## Problem requirements
Whenever a line of the records below contains the word "city", copy that line.

## Material for the task

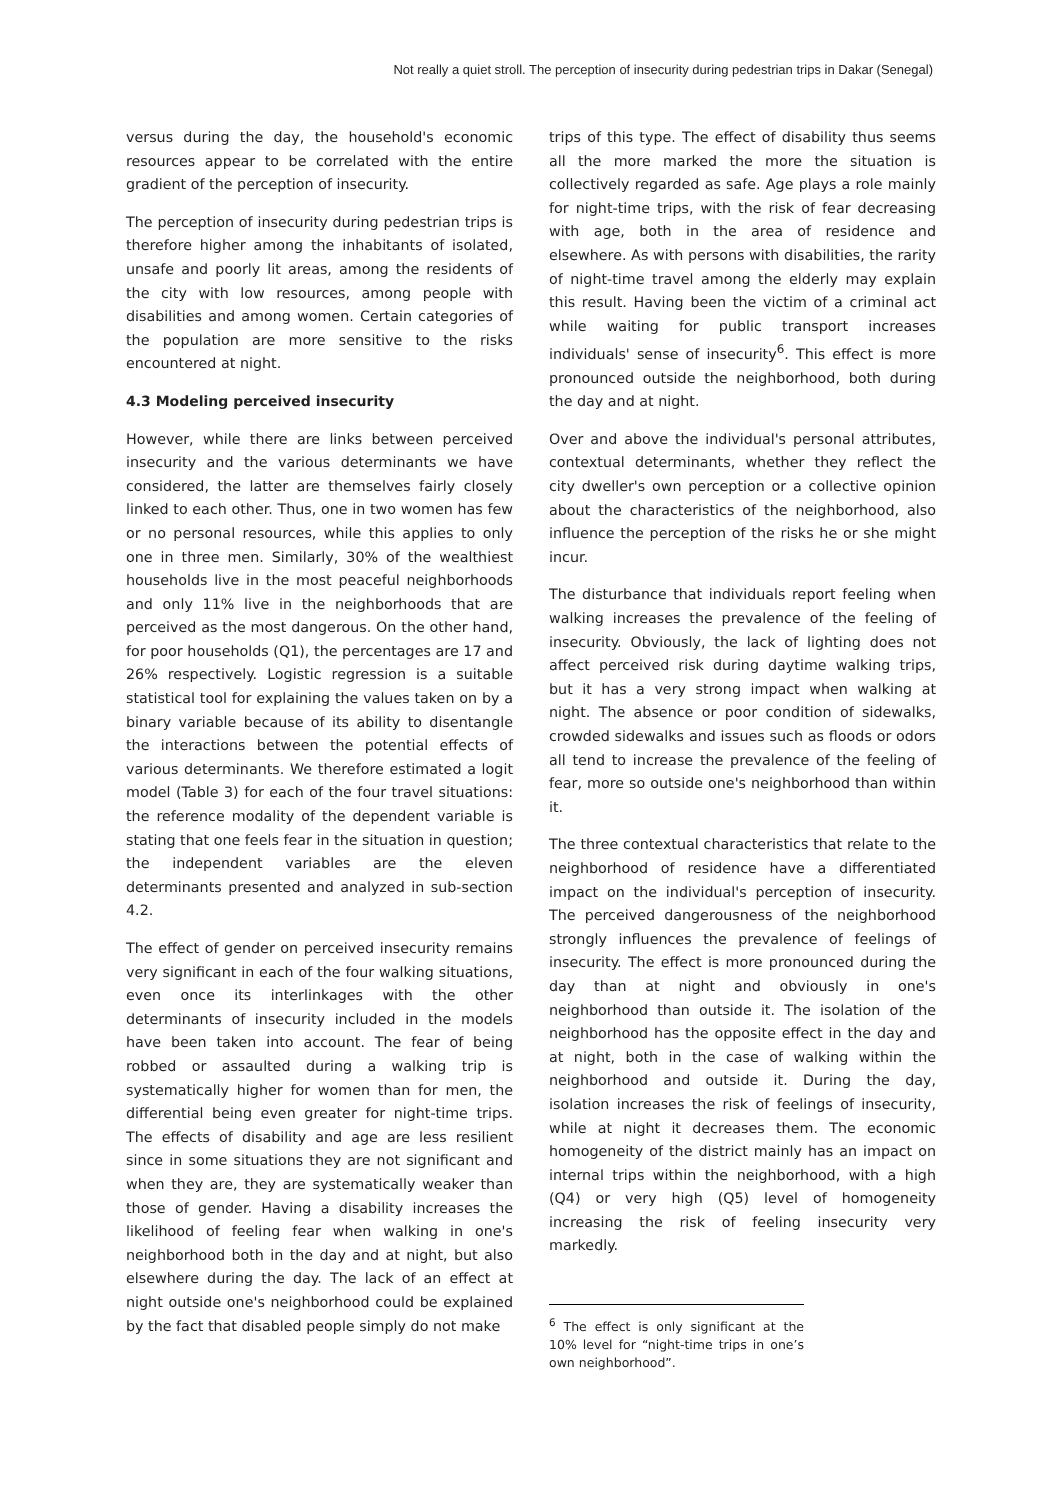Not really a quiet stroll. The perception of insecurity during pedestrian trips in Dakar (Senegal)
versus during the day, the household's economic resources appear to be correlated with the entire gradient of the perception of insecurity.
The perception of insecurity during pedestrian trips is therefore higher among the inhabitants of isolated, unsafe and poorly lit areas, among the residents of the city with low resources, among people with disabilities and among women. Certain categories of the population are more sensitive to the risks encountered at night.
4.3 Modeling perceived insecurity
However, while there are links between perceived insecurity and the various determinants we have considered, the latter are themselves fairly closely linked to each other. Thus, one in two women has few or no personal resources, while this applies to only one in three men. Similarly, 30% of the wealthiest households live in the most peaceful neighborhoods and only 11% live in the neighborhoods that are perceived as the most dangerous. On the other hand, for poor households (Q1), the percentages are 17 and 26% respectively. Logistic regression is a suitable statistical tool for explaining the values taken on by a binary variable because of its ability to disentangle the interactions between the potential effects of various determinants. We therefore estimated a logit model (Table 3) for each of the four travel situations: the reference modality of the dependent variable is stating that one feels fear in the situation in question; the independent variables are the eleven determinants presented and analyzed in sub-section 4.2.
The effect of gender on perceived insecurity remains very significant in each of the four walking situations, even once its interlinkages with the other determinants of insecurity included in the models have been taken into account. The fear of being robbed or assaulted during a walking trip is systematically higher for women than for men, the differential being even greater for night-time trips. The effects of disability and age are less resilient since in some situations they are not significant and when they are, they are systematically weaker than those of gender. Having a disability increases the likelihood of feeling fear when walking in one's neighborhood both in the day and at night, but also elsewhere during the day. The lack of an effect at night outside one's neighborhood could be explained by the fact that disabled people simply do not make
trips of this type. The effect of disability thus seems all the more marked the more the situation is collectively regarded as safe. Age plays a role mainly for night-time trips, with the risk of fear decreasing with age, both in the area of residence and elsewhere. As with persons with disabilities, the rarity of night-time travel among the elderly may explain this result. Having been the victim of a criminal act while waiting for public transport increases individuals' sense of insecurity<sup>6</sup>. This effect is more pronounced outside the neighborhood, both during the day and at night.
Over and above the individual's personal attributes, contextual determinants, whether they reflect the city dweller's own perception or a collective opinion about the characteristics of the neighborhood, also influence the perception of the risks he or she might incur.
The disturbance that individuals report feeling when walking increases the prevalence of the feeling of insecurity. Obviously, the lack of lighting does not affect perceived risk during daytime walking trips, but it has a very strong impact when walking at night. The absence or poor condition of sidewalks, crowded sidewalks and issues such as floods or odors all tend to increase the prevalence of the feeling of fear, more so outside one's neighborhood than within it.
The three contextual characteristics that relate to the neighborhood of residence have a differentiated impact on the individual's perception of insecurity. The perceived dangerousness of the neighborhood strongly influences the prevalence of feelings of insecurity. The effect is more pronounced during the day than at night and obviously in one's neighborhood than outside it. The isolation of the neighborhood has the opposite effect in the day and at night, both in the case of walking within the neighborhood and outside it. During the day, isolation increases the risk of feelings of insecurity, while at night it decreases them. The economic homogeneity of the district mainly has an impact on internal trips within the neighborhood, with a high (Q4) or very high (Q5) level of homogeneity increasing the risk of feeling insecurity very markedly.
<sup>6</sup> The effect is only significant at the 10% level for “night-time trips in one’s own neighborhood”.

## Answer section
The perception of insecurity during pedestrian trips is therefore higher among the inhabitants of isolated, unsafe and poorly lit areas, among the residents of the city with low resources, among people with disabilities and among women. Certain categories of the population are more sensitive to the risks encountered at night.
Over and above the individual's personal attributes, contextual determinants, whether they reflect the city dweller's own perception or a collective opinion about the characteristics of the neighborhood, also influence the perception of the risks he or she might incur.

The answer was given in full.